Hay días en que uno se levanta sin ganas de escribir.
Hay días en que uno se levanta sin ganas de levantarse, mire usted qué cosas.
Y uno no se lava la cara, no se peina, no se afeita y no se quita el pijama ni a pedradas.
Uno embute los pies en unas babuchas que lo llevarán y lo traerán hasta que venga la hora de acostarse de nuevo... algo así como si hubieran eternidades de catorce o de quince horas.
Uno se echa además, quizás por hacer algo que justifique el derroche de oxígeno aspirado, a la calle.
Es algo que recomiendo incondicionalmente. Echarse a la calle acabaditos de levantar.
Caminar con babuchas sobre el irregular y húmedo asfalto de las aceras puede resultar doloroso para quien no ande acostumbrado, es cierto. Si hace una mañana fría, será menester y recomendable abrocharse a conciencia hasta el último botón del pijama. Los catarros son tan traicioneros como minuta de abogado. Lo ideal, ya puestos, es llevar encima la bata de boatiné, muy redobladito el cuello hacia adentro... No prestar, por descontado, mucha atención a quien nos mire o nos señale o se eche a reír. Los críos sobre todo, son la leche de crueles. Los taxistas son unos guasones pero se cabrean pronto, ojo. Y los adultos en general, te permitirán caminar holgadamente en cuanto te vislumbren de lejos: se apartarán a un lado y te cederán con gentileza toda la acera para ti.
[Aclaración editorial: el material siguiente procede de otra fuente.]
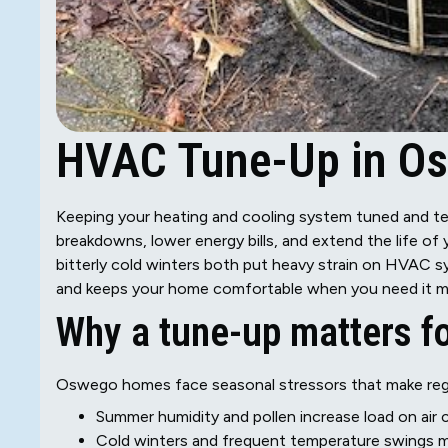
HVAC Tune-Up in Os
Keeping your heating and cooling system tuned and te
breakdowns, lower energy bills, and extend the life o
bitterly cold winters both put heavy strain on HVAC
and keeps your home comfortable when you need it m
Why a tune-up matters 
Oswego homes face seasonal stressors that make reg
Summer humidity and pollen increase load on air co
Cold winters and frequent temperature swings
Darse a pasear por las calles en babuchas, pijama y bata de boatiné es una manera la mar de lícita y complaciente de ensanchar las lindes del dormitorio, desoprimir (prefiero desopacar) los tabiques de casa y hacer del barrio, ¡qué digo del barrio!, de la ciudad, ¡ni de la ciudad!, del Mundo una grata ampliación del Hogar.
Imaginaos: todos en pijama por las calles...
Considerando el mundo un hogar, como una extensión más de la salita, del dormitorio o del comedor, no sería complicado después hacer de sus pobladores una familia, una misma familia, una Gran Familia y sentirnos parte importante de Ella.
Si la gente se echara a la calle en babuchas y pijama y boatiné -en verano, valen braguitas y calzoncillos- algo tan bárbaro como una colilla de cigarro o tan torpe como un asesinato no nos ensuciaría jamás las aceras. ¿Concebimos, acaso, una caca de perro en el centro de nuestra salita?
Claro que no.
Y mucho menos que pudiéramos concebir una guerra entre dos ejércitos acavernados entre batines de lunarcitos y babuchas de a cuadros, con el botón último del pijama -rosa o azul- bien abrochadito sobre la nuez del cuello.
¡Empecemos hoy mismo!
Lo teníamos demasiado cerca como para verlo: el Nuevo Mundo empieza y acaba en la primera baldosa de nuestro propio dormitorio.